1. Check the CLI is installed with `open-computer-use -h`. If installation or setup is missing, read [references/installation.md](references/installation.md).
2. On macOS, run `open-computer-use doctor` before the first real GUI task. If permissions are missing, ask the user to approve Accessibility and Screen Recording in the onboarding UI.
3. Inspect available apps before acting: `open-computer-use call list_apps`.
4. Capture current UI state with `open-computer-use call get_app_state --args '{"app":"TextEdit"}'`.
5. Prefer element-targeted actions using `element_index` from the latest `get_app_state` result.
6. For multi-step CLI work, use `open-computer-use call --calls '<json-array>'` so one process can reuse the latest element index mapping.
7. For agent runtimes that support local MCP servers, configure `open-computer-use mcp` and call the exposed Computer Use tools directly. Read [references/usage.md](references/usage.md).
8. If communication, permission, or desktop-session access fails, read [references/troubleshooting.md](references/troubleshooting.md).

## Operating Rules

- Treat the target desktop as the user's real session. Do not inspect password managers, unrelated private content, or sensitive apps unless the user explicitly asked for that task.
- Ask before sending, deleting, purchasing, approving, uploading, or making other externally visible changes.
- Do not assume Codex.app plugin helpers are available. Use the installed `open-computer-use` CLI or an explicit MCP config.
- Always run `get_app_state` before using `element_index`; do not guess indexes across sessions or after large UI changes.
- Prefer semantic actions and `set_value` for editable controls.
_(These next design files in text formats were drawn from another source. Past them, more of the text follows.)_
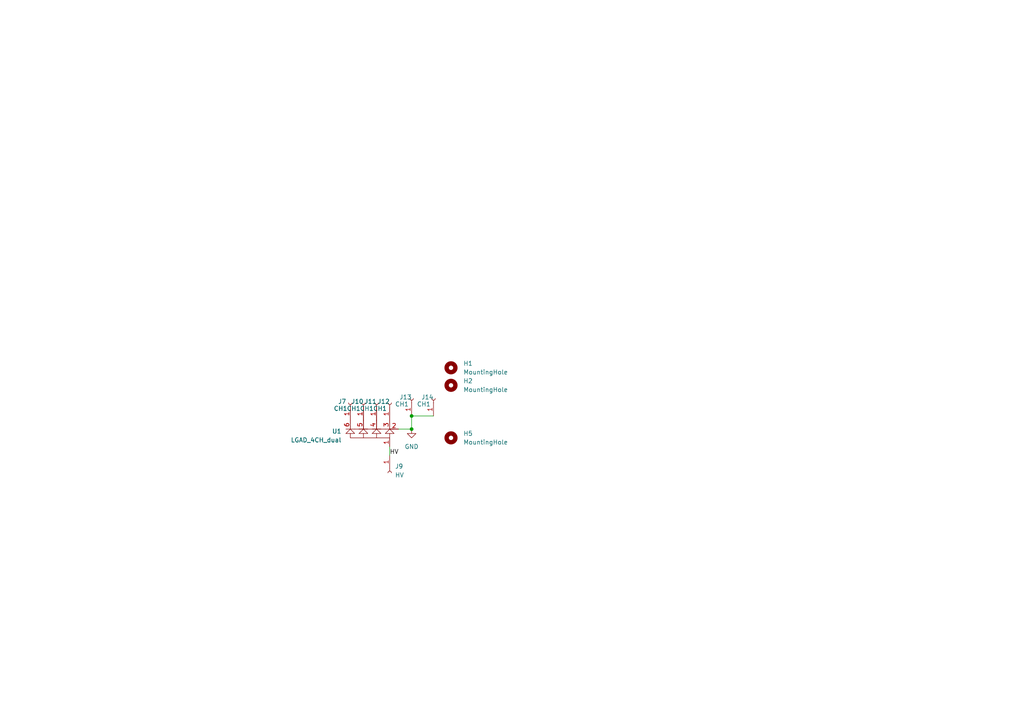
<source format=kicad_sch>
(kicad_sch (version 20230121) (generator eeschema)

  (uuid 98be9a01-e1e9-48ff-9998-45eb0e3dd5d6)

  (paper "A4")

  (title_block
    (title "LGAD carrier board compatible with Chubut 2")
    (date "2022-08-15")
    (company "Universität Zürich")
    (comment 1 "Matias Senger")
  )

  

  (junction (at 119.38 120.65) (diameter 0) (color 0 0 0 0)
    (uuid 1ab6b2b8-4900-4c07-b170-6a2c2e15d236)
  )
  (junction (at 119.38 124.46) (diameter 0) (color 0 0 0 0)
    (uuid 5e78689c-15e5-4fcc-a7d9-dc37c6fefd0b)
  )

  (wire (pts (xy 113.03 129.54) (xy 113.03 132.08))
    (stroke (width 0) (type default))
    (uuid 0cb14605-55ed-4f20-b11f-ff2dd017c2a6)
  )
  (wire (pts (xy 115.57 124.46) (xy 119.38 124.46))
    (stroke (width 0) (type default))
    (uuid 3c9e9754-80e5-42ce-87ef-b3a217303fac)
  )
  (wire (pts (xy 119.38 120.65) (xy 125.73 120.65))
    (stroke (width 0) (type default))
    (uuid 8233fcdd-1606-49f5-90c9-1b726c58f532)
  )
  (wire (pts (xy 119.38 124.46) (xy 119.38 120.65))
    (stroke (width 0) (type default))
    (uuid b95080ba-835d-4df5-a560-1e0eda0cbdd7)
  )

  (label "HV" (at 113.03 132.08 0) (fields_autoplaced)
    (effects (font (size 1.27 1.27)) (justify left bottom))
    (uuid 208e2ea4-cb9b-430e-8334-fcd52be41d61)
  )

  (symbol (lib_id "Mechanical:MountingHole") (at 130.81 106.68 0) (unit 1)
    (in_bom yes) (on_board yes) (dnp no) (fields_autoplaced)
    (uuid 062f7551-7233-45c7-81e7-06c638ae4e6a)
    (property "Reference" "H1" (at 134.366 105.4099 0)
      (effects (font (size 1.27 1.27)) (justify left))
    )
    (property "Value" "MountingHole" (at 134.366 107.9499 0)
      (effects (font (size 1.27 1.27)) (justify left))
    )
    (property "Footprint" "chubut:MILL-MAX_7625-0-00-15-00-00-03-0_alignment_hole" (at 130.81 106.68 0)
      (effects (font (size 1.27 1.27)) hide)
    )
    (property "Datasheet" "~" (at 130.81 106.68 0)
      (effects (font (size 1.27 1.27)) hide)
    )
    (instances
      (project "CMS_ETL_16x16"
        (path "/98be9a01-e1e9-48ff-9998-45eb0e3dd5d6"
          (reference "H1") (unit 1)
        )
      )
    )
  )

  (symbol (lib_id "Mechanical:MountingHole") (at 130.81 127 0) (unit 1)
    (in_bom yes) (on_board yes) (dnp no) (fields_autoplaced)
    (uuid 0cf98fc2-f6b0-4092-b522-dce81950aae3)
    (property "Reference" "H5" (at 134.366 125.7299 0)
      (effects (font (size 1.27 1.27)) (justify left))
    )
    (property "Value" "MountingHole" (at 134.366 128.2699 0)
      (effects (font (size 1.27 1.27)) (justify left))
    )
    (property "Footprint" "chubut:MILL-MAX_7625-0-00-15-00-00-03-0_alignment_hole" (at 130.81 127 0)
      (effects (font (size 1.27 1.27)) hide)
    )
    (property "Datasheet" "~" (at 130.81 127 0)
      (effects (font (size 1.27 1.27)) hide)
    )
    (instances
      (project "CMS_ETL_16x16"
        (path "/98be9a01-e1e9-48ff-9998-45eb0e3dd5d6"
          (reference "H5") (unit 1)
        )
      )
    )
  )

  (symbol (lib_id "Connector:Conn_01x01_Female") (at 113.03 137.16 270) (unit 1)
    (in_bom yes) (on_board yes) (dnp no) (fields_autoplaced)
    (uuid 241fdb51-49c1-4dc9-8288-807c5d5e59c4)
    (property "Reference" "J9" (at 114.554 135.2549 90)
      (effects (font (size 1.27 1.27)) (justify left))
    )
    (property "Value" "HV" (at 114.554 137.7949 90)
      (effects (font (size 1.27 1.27)) (justify left))
    )
    (property "Footprint" "chubut:MILL-MAX_0965-0-15-20-80-14-11-0_contact" (at 113.03 137.16 0)
      (effects (font (size 1.27 1.27)) hide)
    )
    (property "Datasheet" "~" (at 113.03 137.16 0)
      (effects (font (size 1.27 1.27)) hide)
    )
    (pin "1" (uuid ec26802b-3f39-4d8f-9837-d6fc2bbcf843))
    (instances
      (project "CMS_ETL_16x16"
        (path "/98be9a01-e1e9-48ff-9998-45eb0e3dd5d6"
          (reference "J9") (unit 1)
        )
      )
    )
  )

  (symbol (lib_id "Mechanical:MountingHole") (at 130.81 111.76 0) (unit 1)
    (in_bom yes) (on_board yes) (dnp no) (fields_autoplaced)
    (uuid 59fd51ec-2f79-4d3e-afc1-6b598e1440e4)
    (property "Reference" "H2" (at 134.366 110.4899 0)
      (effects (font (size 1.27 1.27)) (justify left))
    )
    (property "Value" "MountingHole" (at 134.366 113.0299 0)
      (effects (font (size 1.27 1.27)) (justify left))
    )
    (property "Footprint" "chubut:MILL-MAX_7625-0-00-15-00-00-03-0_alignment_hole" (at 130.81 111.76 0)
      (effects (font (size 1.27 1.27)) hide)
    )
    (property "Datasheet" "~" (at 130.81 111.76 0)
      (effects (font (size 1.27 1.27)) hide)
    )
    (instances
      (project "CMS_ETL_16x16"
        (path "/98be9a01-e1e9-48ff-9998-45eb0e3dd5d6"
          (reference "H2") (unit 1)
        )
      )
    )
  )

  (symbol (lib_id "Connector:Conn_01x01_Female") (at 119.38 115.57 90) (unit 1)
    (in_bom yes) (on_board yes) (dnp no)
    (uuid 6620b2aa-246f-497b-bfa7-c67bfdefd930)
    (property "Reference" "J13" (at 115.824 115.1889 90)
      (effects (font (size 1.27 1.27)) (justify right))
    )
    (property "Value" "CH1" (at 114.554 117.2209 90)
      (effects (font (size 1.27 1.27)) (justify right))
    )
    (property "Footprint" "chubut:MILL-MAX_0965-0-15-20-80-14-11-0_contact" (at 119.38 115.57 0)
      (effects (font (size 1.27 1.27)) hide)
    )
    (property "Datasheet" "~" (at 119.38 115.57 0)
      (effects (font (size 1.27 1.27)) hide)
    )
    (pin "1" (uuid 78bd0d92-5c1c-4316-babf-c179be3da1f0))
    (instances
      (project "CMS_ETL_16x16"
        (path "/98be9a01-e1e9-48ff-9998-45eb0e3dd5d6"
          (reference "J13") (unit 1)
        )
      )
    )
  )

  (symbol (lib_id "Connector:Conn_01x01_Female") (at 101.6 116.84 90) (unit 1)
    (in_bom yes) (on_board yes) (dnp no)
    (uuid 6cb9f0c7-e838-4bf4-a56f-0f59e884ad5f)
    (property "Reference" "J7" (at 98.044 116.4589 90)
      (effects (font (size 1.27 1.27)) (justify right))
    )
    (property "Value" "CH1" (at 96.774 118.4909 90)
      (effects (font (size 1.27 1.27)) (justify right))
    )
    (property "Footprint" "chubut:MILL-MAX_0965-0-15-20-80-14-11-0_contact" (at 101.6 116.84 0)
      (effects (font (size 1.27 1.27)) hide)
    )
    (property "Datasheet" "~" (at 101.6 116.84 0)
      (effects (font (size 1.27 1.27)) hide)
    )
    (pin "1" (uuid 48a8444c-1ba0-4856-927c-cae844ed2d4e))
    (instances
      (project "CMS_ETL_16x16"
        (path "/98be9a01-e1e9-48ff-9998-45eb0e3dd5d6"
          (reference "J7") (unit 1)
        )
      )
    )
  )

  (symbol (lib_id "LGAD:LGAD_4_pad") (at 113.03 127 0) (unit 1)
    (in_bom yes) (on_board yes) (dnp no) (fields_autoplaced)
    (uuid 7997a1ec-8d91-4047-8e21-5d4e2321cfdb)
    (property "Reference" "U1" (at 99.06 125.095 0)
      (effects (font (size 1.27 1.27)) (justify right))
    )
    (property "Value" "LGAD_4CH_dual" (at 99.06 127.635 0)
      (effects (font (size 1.27 1.27)) (justify right))
    )
    (property "Footprint" "chubut:CMS_ETL_16x16" (at 118.11 120.65 0)
      (effects (font (size 1.27 1.27)) hide)
    )
    (property "Datasheet" "" (at 118.11 120.65 0)
      (effects (font (size 1.27 1.27)) hide)
    )
    (pin "1" (uuid 0c59439b-da97-4d24-a4b6-db804c2c623f))
    (pin "2" (uuid 1f66238a-43dd-40e2-ad26-97c78f51135f))
    (pin "3" (uuid c26e0357-325c-46fb-8dc4-3b9f349d6200))
    (pin "4" (uuid 34789366-690f-46a0-be6c-fc2b42f79137))
    (pin "5" (uuid a2bad55f-bebd-4eaa-a9a1-d9941748192e))
    (pin "6" (uuid 80d2a8f7-c988-46b7-855b-e210a4ab07ce))
    (instances
      (project "CMS_ETL_16x16"
        (path "/98be9a01-e1e9-48ff-9998-45eb0e3dd5d6"
          (reference "U1") (unit 1)
        )
      )
    )
  )

  (symbol (lib_id "Connector:Conn_01x01_Female") (at 125.73 115.57 90) (unit 1)
    (in_bom yes) (on_board yes) (dnp no)
    (uuid 7a509800-ad73-4742-9b1f-738158f19b6b)
    (property "Reference" "J14" (at 122.174 115.1889 90)
      (effects (font (size 1.27 1.27)) (justify right))
    )
    (property "Value" "CH1" (at 120.904 117.2209 90)
      (effects (font (size 1.27 1.27)) (justify right))
    )
    (property "Footprint" "chubut:MILL-MAX_0965-0-15-20-80-14-11-0_contact" (at 125.73 115.57 0)
      (effects (font (size 1.27 1.27)) hide)
    )
    (property "Datasheet" "~" (at 125.73 115.57 0)
      (effects (font (size 1.27 1.27)) hide)
    )
    (pin "1" (uuid 2953d903-8a68-42f0-9b48-9ebc0a40c66e))
    (instances
      (project "CMS_ETL_16x16"
        (path "/98be9a01-e1e9-48ff-9998-45eb0e3dd5d6"
          (reference "J14") (unit 1)
        )
      )
    )
  )

  (symbol (lib_id "Connector:Conn_01x01_Female") (at 105.41 116.84 90) (unit 1)
    (in_bom yes) (on_board yes) (dnp no)
    (uuid a721c4f6-92c2-45be-bcba-b6816ad6ef23)
    (property "Reference" "J10" (at 101.854 116.4589 90)
      (effects (font (size 1.27 1.27)) (justify right))
    )
    (property "Value" "CH1" (at 100.584 118.4909 90)
      (effects (font (size 1.27 1.27)) (justify right))
    )
    (property "Footprint" "chubut:MILL-MAX_0965-0-15-20-80-14-11-0_contact" (at 105.41 116.84 0)
      (effects (font (size 1.27 1.27)) hide)
    )
    (property "Datasheet" "~" (at 105.41 116.84 0)
      (effects (font (size 1.27 1.27)) hide)
    )
    (pin "1" (uuid 0509972c-bb07-48c1-aaa3-2dd2039a895b))
    (instances
      (project "CMS_ETL_16x16"
        (path "/98be9a01-e1e9-48ff-9998-45eb0e3dd5d6"
          (reference "J10") (unit 1)
        )
      )
    )
  )

  (symbol (lib_id "Connector:Conn_01x01_Female") (at 113.03 116.84 90) (unit 1)
    (in_bom yes) (on_board yes) (dnp no)
    (uuid aa99d4a0-1ff7-40a7-a14b-5a17f52e7575)
    (property "Reference" "J12" (at 109.474 116.4589 90)
      (effects (font (size 1.27 1.27)) (justify right))
    )
    (property "Value" "CH1" (at 108.204 118.4909 90)
      (effects (font (size 1.27 1.27)) (justify right))
    )
    (property "Footprint" "chubut:MILL-MAX_0965-0-15-20-80-14-11-0_contact" (at 113.03 116.84 0)
      (effects (font (size 1.27 1.27)) hide)
    )
    (property "Datasheet" "~" (at 113.03 116.84 0)
      (effects (font (size 1.27 1.27)) hide)
    )
    (pin "1" (uuid 82ace704-3237-496e-aa3f-b8408fccdf1b))
    (instances
      (project "CMS_ETL_16x16"
        (path "/98be9a01-e1e9-48ff-9998-45eb0e3dd5d6"
          (reference "J12") (unit 1)
        )
      )
    )
  )

  (symbol (lib_id "power:GND") (at 119.38 124.46 0) (unit 1)
    (in_bom yes) (on_board yes) (dnp no) (fields_autoplaced)
    (uuid bf24a1ca-123d-40b9-aa29-79c954ad8f75)
    (property "Reference" "#PWR01" (at 119.38 130.81 0)
      (effects (font (size 1.27 1.27)) hide)
    )
    (property "Value" "GND" (at 119.38 129.54 0)
      (effects (font (size 1.27 1.27)))
    )
    (property "Footprint" "" (at 119.38 124.46 0)
      (effects (font (size 1.27 1.27)) hide)
    )
    (property "Datasheet" "" (at 119.38 124.46 0)
      (effects (font (size 1.27 1.27)) hide)
    )
    (pin "1" (uuid 83c2beda-be70-43c9-8521-07a1169f3cae))
    (instances
      (project "CMS_ETL_16x16"
        (path "/98be9a01-e1e9-48ff-9998-45eb0e3dd5d6"
          (reference "#PWR01") (unit 1)
        )
      )
    )
  )

  (symbol (lib_id "Connector:Conn_01x01_Female") (at 109.22 116.84 90) (unit 1)
    (in_bom yes) (on_board yes) (dnp no)
    (uuid f3ea8aab-0f7c-4e99-aa5f-02af55aa487d)
    (property "Reference" "J11" (at 105.664 116.4589 90)
      (effects (font (size 1.27 1.27)) (justify right))
    )
    (property "Value" "CH1" (at 104.394 118.4909 90)
      (effects (font (size 1.27 1.27)) (justify right))
    )
    (property "Footprint" "chubut:MILL-MAX_0965-0-15-20-80-14-11-0_contact" (at 109.22 116.84 0)
      (effects (font (size 1.27 1.27)) hide)
    )
    (property "Datasheet" "~" (at 109.22 116.84 0)
      (effects (font (size 1.27 1.27)) hide)
    )
    (pin "1" (uuid e55ba2cd-8320-4a37-b737-efc6ea1629cb))
    (instances
      (project "CMS_ETL_16x16"
        (path "/98be9a01-e1e9-48ff-9998-45eb0e3dd5d6"
          (reference "J11") (unit 1)
        )
      )
    )
  )

  (sheet_instances
    (path "/" (page "1"))
  )
)

</source>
Use coordinate `click`, `scroll`, and `drag` only when the element tree does not expose a safer target.
- On macOS, do not enable `OPEN_COMPUTER_USE_ALLOW_GLOBAL_POINTER_FALLBACKS=1` unless the user explicitly wants diagnostic behavior that may move the real pointer.
- On Windows and Linux, confirm the command is running inside the logged-in desktop session before assuming GUI automation is available.

## Common CLI Actions

```sh
open-computer-use -h
open-computer-use doctor
open-computer-use call list_apps
open-computer-use call get_app_state --args '{"app":"TextEdit"}'
open-computer-use call click --args '{"app":"TextEdit","element_index":"0"}'
open-computer-use call type_text --args '{"app":"TextEdit","text":"Hello from Open Computer Use"}'
```

For a short sequence that reuses state in one process:

```sh
open-computer-use call --calls '[
  {"tool":"get_app_state","args":{"app":"TextEdit"}},
  {"tool":"press_key","args":{"app":"TextEdit","key":"Return"}}
]'
```

## MCP Usage

For runtimes that can launch local MCP servers over stdio, use:

```toml
[mcp_servers.open_computer_use]
command = "open-computer-use"
args = ["mcp"]
```

Read [references/usage.md](references/usage.md) for JSON config examples, direct tool-call patterns, and platform notes.

## References

- [references/installation.md](references/installation.md): one-time CLI install, agent MCP install commands, and macOS permissions.
- [references/usage.md](references/usage.md): MCP config, direct CLI calls, sequencing, and platform behavior.
- [references/troubleshooting.md](references/troubleshooting.md): permission, desktop-session, app discovery, and action failures.